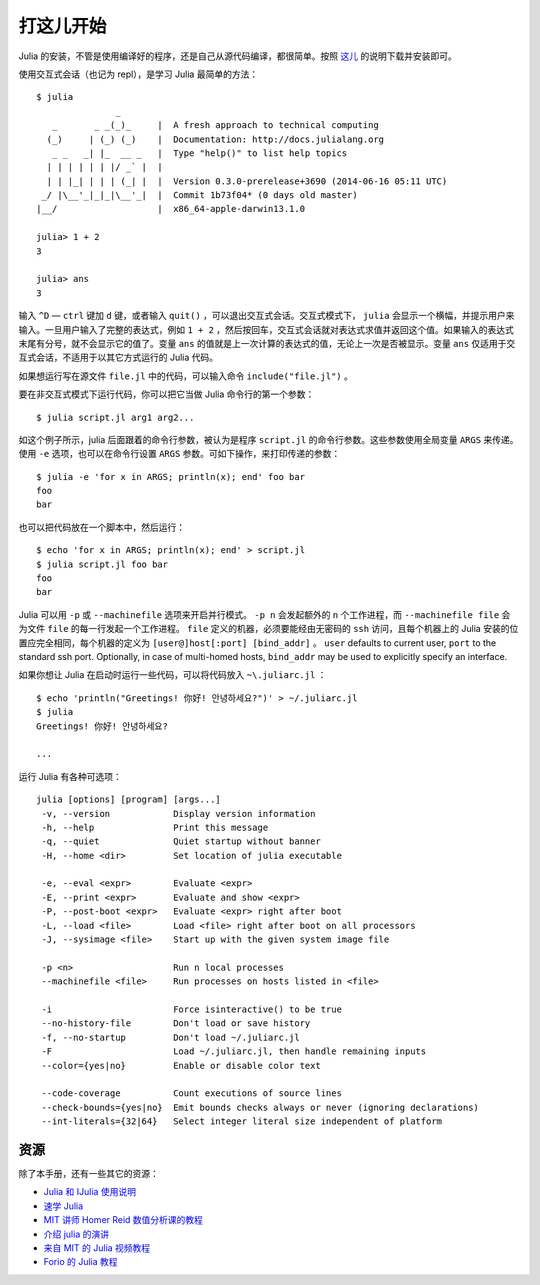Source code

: .. _man-getting-started:

************
 打这儿开始
************

Julia 的安装，不管是使用编译好的程序，还是自己从源代码编译，都很简单。按照 `这儿 <http://julialang.org/downloads/>`_ 的说明下载并安装即可。

使用交互式会话（也记为 repl），是学习 Julia 最简单的方法： ::

    $ julia
                   _
       _       _ _(_)_     |  A fresh approach to technical computing
      (_)     | (_) (_)    |  Documentation: http://docs.julialang.org
       _ _   _| |_  __ _   |  Type "help()" to list help topics
      | | | | | | |/ _` |  |
      | | |_| | | | (_| |  |  Version 0.3.0-prerelease+3690 (2014-06-16 05:11 UTC)
     _/ |\__'_|_|_|\__'_|  |  Commit 1b73f04* (0 days old master)
    |__/                   |  x86_64-apple-darwin13.1.0

    julia> 1 + 2
    3

    julia> ans
    3

输入 ``^D`` — ``ctrl`` 键加 ``d`` 键，或者输入 ``quit()`` ，可以退出交互式会话。交互式模式下， ``julia`` 会显示一个横幅，并提示用户来输入。一旦用户输入了完整的表达式，例如 ``1 + 2`` ，然后按回车，交互式会话就对表达式求值并返回这个值。如果输入的表达式末尾有分号，就不会显示它的值了。变量 ``ans`` 的值就是上一次计算的表达式的值，无论上一次是否被显示。变量 ``ans`` 仅适用于交互式会话，不适用于以其它方式运行的 Julia 代码。

如果想运行写在源文件 ``file.jl`` 中的代码，可以输入命令 ``include("file.jl")`` 。

要在非交互式模式下运行代码，你可以把它当做 Julia 命令行的第一个参数： ::

    $ julia script.jl arg1 arg2...

如这个例子所示，julia 后面跟着的命令行参数，被认为是程序 ``script.jl`` 的命令行参数。这些参数使用全局变量 ``ARGS`` 来传递。使用 ``-e`` 选项，也可以在命令行设置 ``ARGS`` 参数。可如下操作，来打印传递的参数： ::

    $ julia -e 'for x in ARGS; println(x); end' foo bar
    foo
    bar

也可以把代码放在一个脚本中，然后运行： ::

    $ echo 'for x in ARGS; println(x); end' > script.jl
    $ julia script.jl foo bar
    foo
    bar

Julia 可以用 ``-p`` 或 ``--machinefile`` 选项来开启并行模式。 ``-p n`` 会发起额外的 ``n`` 个工作进程，而 ``--machinefile file`` 会为文件 ``file`` 的每一行发起一个工作进程。 ``file`` 定义的机器，必须要能经由无密码的 ``ssh`` 访问，且每个机器上的 Julia 安装的位置应完全相同，每个机器的定义为 ``[user@]host[:port] [bind_addr]`` 。 ``user`` defaults to current user, 
``port`` to the standard ssh port. Optionally, in case of multi-homed hosts, 
``bind_addr`` may be used to explicitly specify an interface.
	
如果你想让 Julia 在启动时运行一些代码，可以将代码放入 ``~\.juliarc.jl`` ：

.. raw:: latex

    \begin{CJK*}{UTF8}{mj}

::

    $ echo 'println("Greetings! 你好! 안녕하세요?")' > ~/.juliarc.jl
    $ julia
    Greetings! 你好! 안녕하세요?
    
    ...

.. raw:: latex

    \end{CJK*}

运行 Julia 有各种可选项： ::

    julia [options] [program] [args...]
     -v, --version            Display version information
     -h, --help               Print this message
     -q, --quiet              Quiet startup without banner
     -H, --home <dir>         Set location of julia executable

     -e, --eval <expr>        Evaluate <expr>
     -E, --print <expr>       Evaluate and show <expr>
     -P, --post-boot <expr>   Evaluate <expr> right after boot
     -L, --load <file>        Load <file> right after boot on all processors
     -J, --sysimage <file>    Start up with the given system image file

     -p <n>                   Run n local processes
     --machinefile <file>     Run processes on hosts listed in <file>

     -i                       Force isinteractive() to be true
     --no-history-file        Don't load or save history
     -f, --no-startup         Don't load ~/.juliarc.jl
     -F                       Load ~/.juliarc.jl, then handle remaining inputs
     --color={yes|no}         Enable or disable color text

     --code-coverage          Count executions of source lines
     --check-bounds={yes|no}  Emit bounds checks always or never (ignoring declarations)
     --int-literals={32|64}   Select integer literal size independent of platform

资源
----

除了本手册，还有一些其它的资源：

- `Julia 和 IJulia 使用说明 <http://math.mit.edu/%7Estevenj/Julia-cheatsheet.pdf>`_
- `速学 Julia <http://learnxinyminutes.com/docs/julia/>`_
- `MIT 讲师 Homer Reid 数值分析课的教程 <http://homerreid.dyndns.org/teaching/18.330/JuliaProgramming.shtml>`_
- `介绍 julia 的演讲 <https://raw.githubusercontent.com/ViralBShah/julia-presentations/master/Fifth-Elephant-2013/Fifth-Elephant-2013.pdf>`_
- `来自 MIT 的 Julia 视频教程 <http://julialang.org/blog/2013/03/julia-tutorial-MIT/>`_
- `Forio 的 Julia 教程  <http://forio.com/labs/julia-studio/tutorials/>`_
·····
▸ **WORK REQUEST**
Set down, exactly as they appear above, all lines from the one that has "or save history" down to the one that has "of source lines", including those two and no others.

▸ **WRITTEN ANSWER**
     --no-history-file        Don't load or save history
     -f, --no-startup         Don't load ~/.juliarc.jl
     -F                       Load ~/.juliarc.jl, then handle remaining inputs
     --color={yes|no}         Enable or disable color text

     --code-coverage          Count executions of source lines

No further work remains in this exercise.